I thought Curtis' were designed fairly well. They're quite popular around here.

As far as Meyers, I guess it's which one you use. When we plowed with Meyers, we bought M9 municipal models and cut them down to 8'. They were tough.

There isn't any pick-up mounted plow I've ever seen that would take the abuse a Boss straight blade would.

Every Western from Pro-plow on down we'd make into scrap in 2 years.

I can't speak for hydraulics of the different plows, all our trucks have custom clutch-pump hydraulics.


----------



## DaveO (Dec 21, 1999)

The contractor who plows my street bought a new Curtis this year. He stopped by last storm to show me it. Was mounted on a new GMC. He loved the mounting system, couldn't praise it enough, he has had many different types over the years. He is getting on in age, and appreciates the easy hookup.

I looked it over quick. The blade looks solid enough. Plenty of ribs. I'm not sold on their "hideaway" hydro setup yet, don't like how low it is located. The controls looked Ok, and the hydraulics were fast. I just don't think the system is as strong as my old Fisher setup, it's not as heavy either. Have to wait a couple of years to see how it holds up for him....

Dave


----------



## plowking35 (Dec 21, 1999)

Well I have seen the curtis and it looks good.However I have never used one, so I would not give an opinion either way. I find it better to say nothing when I havent used a product, than to surmise what I think and be wrong.

--------------------------------

From the snowplow discussion, extract the part that opens with the words containing "I looked it" and closes with "up for him....", copying it word for word. The records aren't needed here.

--------------------------------

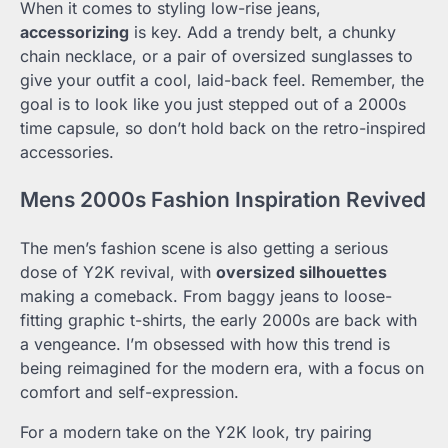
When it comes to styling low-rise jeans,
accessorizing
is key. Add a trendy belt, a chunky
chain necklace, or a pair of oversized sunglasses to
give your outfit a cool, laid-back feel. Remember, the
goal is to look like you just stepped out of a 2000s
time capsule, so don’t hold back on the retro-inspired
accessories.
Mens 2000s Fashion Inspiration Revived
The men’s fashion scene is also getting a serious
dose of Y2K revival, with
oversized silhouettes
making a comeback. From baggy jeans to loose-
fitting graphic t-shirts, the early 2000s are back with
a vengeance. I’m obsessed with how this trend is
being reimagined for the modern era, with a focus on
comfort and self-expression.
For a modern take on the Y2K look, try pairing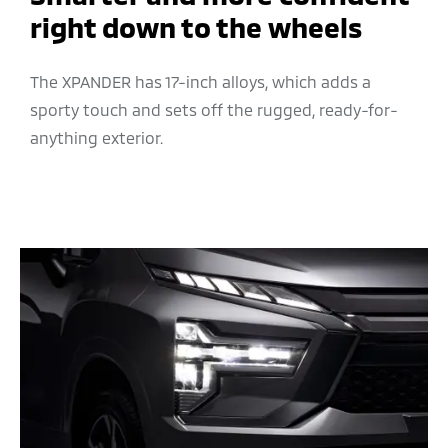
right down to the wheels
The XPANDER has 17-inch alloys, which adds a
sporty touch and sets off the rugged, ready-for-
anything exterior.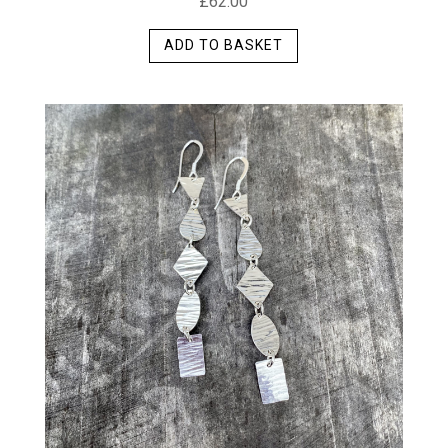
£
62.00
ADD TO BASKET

--------------------------------

(SOLVED PROBLEM):
I looked it over quick. The blade looks solid enough. Plenty of ribs. I'm not sold on their "hideaway" hydro setup yet, don't like how low it is located. The controls looked Ok, and the hydraulics were fast. I just don't think the system is as strong as my old Fisher setup, it's not as heavy either. Have to wait a couple of years to see how it holds up for him....